The data below holds a line containing "legume: none [245,242,283,267]" and a line containing "framed print: none"; please quote exactly those two lines and every line between them, and nothing else.

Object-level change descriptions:

.....

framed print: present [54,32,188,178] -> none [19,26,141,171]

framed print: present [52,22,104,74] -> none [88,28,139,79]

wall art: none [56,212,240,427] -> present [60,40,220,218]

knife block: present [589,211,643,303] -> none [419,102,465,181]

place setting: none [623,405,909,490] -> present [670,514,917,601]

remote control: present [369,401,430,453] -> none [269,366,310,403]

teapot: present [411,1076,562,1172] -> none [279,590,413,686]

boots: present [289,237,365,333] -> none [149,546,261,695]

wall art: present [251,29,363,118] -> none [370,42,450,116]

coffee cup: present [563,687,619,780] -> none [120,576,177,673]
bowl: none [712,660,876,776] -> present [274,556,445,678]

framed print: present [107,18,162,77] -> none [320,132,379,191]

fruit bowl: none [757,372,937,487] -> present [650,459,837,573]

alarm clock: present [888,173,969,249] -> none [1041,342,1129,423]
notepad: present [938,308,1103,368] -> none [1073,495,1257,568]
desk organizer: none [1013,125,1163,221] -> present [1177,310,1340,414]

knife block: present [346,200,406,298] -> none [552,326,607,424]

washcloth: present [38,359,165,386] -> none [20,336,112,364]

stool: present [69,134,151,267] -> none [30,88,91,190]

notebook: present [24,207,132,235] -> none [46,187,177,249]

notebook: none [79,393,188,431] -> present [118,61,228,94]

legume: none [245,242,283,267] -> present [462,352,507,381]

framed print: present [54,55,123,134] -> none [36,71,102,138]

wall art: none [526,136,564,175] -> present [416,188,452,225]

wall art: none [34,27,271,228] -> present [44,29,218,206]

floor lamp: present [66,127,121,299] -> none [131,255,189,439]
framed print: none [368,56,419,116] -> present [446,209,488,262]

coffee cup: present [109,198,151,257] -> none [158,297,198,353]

.....

Answer to this exercise:
legume: none [245,242,283,267] -> present [462,352,507,381]

framed print: present [54,55,123,134] -> none [36,71,102,138]

wall art: none [526,136,564,175] -> present [416,188,452,225]

wall art: none [34,27,271,228] -> present [44,29,218,206]

floor lamp: present [66,127,121,299] -> none [131,255,189,439]
framed print: none [368,56,419,116] -> present [446,209,488,262]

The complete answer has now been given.